Pada poin pertama, studi JAVELIN pada awalnya telah mengkonfirmasi hal ini; pada poin kedua, tidak ada penelitian yang membandingkan kemanjuran penghambat PD-1/PD-L1 yang berbeda, tetapi diyakini bahwa akan ada penelitian di masa depan untuk menilai superioritas atau inferioritasnya.

Perlu dicatat juga bahwa studi JAVELIN tidak membedakan antara pasien PD-L1 positif dan non-positif, yang berarti bahwa hasil penelitian ini berlaku untuk semua pasien NSCLC.

Studi yang sedang berlangsung

Pencarian US Clinical Trials Registry menunjukkan bahwa, selain studi JAVELIN yang disebutkan di atas, ada 17 studi avelumab sendiri atau dalam kombinasi untuk pengobatan kanker, dua di antaranya pada pasien dengan kanker paru-paru.

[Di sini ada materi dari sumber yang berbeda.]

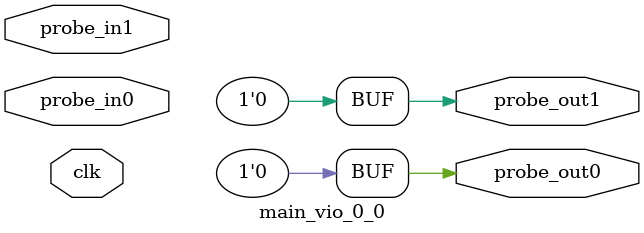
<source format=v>
`timescale 1ns / 1ps
module main_vio_0_0 (
clk,
probe_in0,probe_in1,
probe_out0,
probe_out1
);

input clk;
input [0 : 0] probe_in0;
input [0 : 0] probe_in1;

output reg [0 : 0] probe_out0 = 'h0 ;
output reg [0 : 0] probe_out1 = 'h0 ;


endmodule

</source>
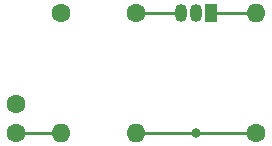
<source format=gbr>
G04 #@! TF.GenerationSoftware,KiCad,Pcbnew,(5.1.4)-1*
G04 #@! TF.CreationDate,2019-10-01T17:45:58-03:00*
G04 #@! TF.ProjectId,exemplo_curso,6578656d-706c-46f5-9f63-7572736f2e6b,rev?*
G04 #@! TF.SameCoordinates,Original*
G04 #@! TF.FileFunction,Copper,L1,Top*
G04 #@! TF.FilePolarity,Positive*
%FSLAX46Y46*%
G04 Gerber Fmt 4.6, Leading zero omitted, Abs format (unit mm)*
G04 Created by KiCad (PCBNEW (5.1.4)-1) date 2019-10-01 17:45:58*
%MOMM*%
%LPD*%
G04 APERTURE LIST*
%ADD10O,1.600000X1.600000*%
%ADD11C,1.600000*%
%ADD12R,1.050000X1.500000*%
%ADD13O,1.050000X1.500000*%
%ADD14C,0.800000*%
%ADD15C,0.250000*%
G04 APERTURE END LIST*
D10*
X146050000Y-78740000D03*
D11*
X146050000Y-68580000D03*
D10*
X156210000Y-68580000D03*
D11*
X156210000Y-78740000D03*
D10*
X139700000Y-78740000D03*
D11*
X139700000Y-68580000D03*
D12*
X152400000Y-68580000D03*
D13*
X149860000Y-68580000D03*
X151130000Y-68580000D03*
D11*
X135890000Y-76240000D03*
X135890000Y-78740000D03*
D14*
X151130000Y-78740000D03*
D15*
X139700000Y-78740000D02*
X135890000Y-78740000D01*
X152400000Y-68580000D02*
X156210000Y-68580000D01*
X146544988Y-68580000D02*
X146297494Y-68332506D01*
X149860000Y-68580000D02*
X146544988Y-68580000D01*
X146050000Y-78740000D02*
X151130000Y-78740000D01*
X151130000Y-78740000D02*
X156210000Y-78740000D01*
M02*

</source>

Tabel 1. avelumab untuk kanker paru-paru Studi klinis fase III (semua tidak meyakinkan)

Nomor uji klinis
Populasi studi
Status percobaan

Tujuan studi

NCT02395172
NSCLC mengalami kemajuan setelah kemoterapi agen ganda yang mengandung platinum
Sedang berlangsung, tidak ada pasien baru yang direkrut

Khasiat dan keamanan avelumab dibandingkan dengan docetaxel dalam terapi lini kedua

NCT02576574

PD-L1-positif, NSCLC yang kambuh atau stadium lanjut

Pasien yang direkrut dalam

Khasiat dan keamanan avelumab versus doublet yang mengandung platinum dalam terapi lini pertama

Ringkasan

Studi JAVELIN telah memberikan bukti awal tentang kemanjuran dan keamanan avelumab pada NSCLC yang resistan terhadap platinum atau progresif. Selain itu, dua penelitian di NSCLC telah berkembang ke fase klinis III dan lebih banyak lagi yang sedang berlangsung, dan karena lebih banyak data yang terakumulasi, avelumab kemungkinan besar akan dilisensikan untuk digunakan pada kanker paru-paru.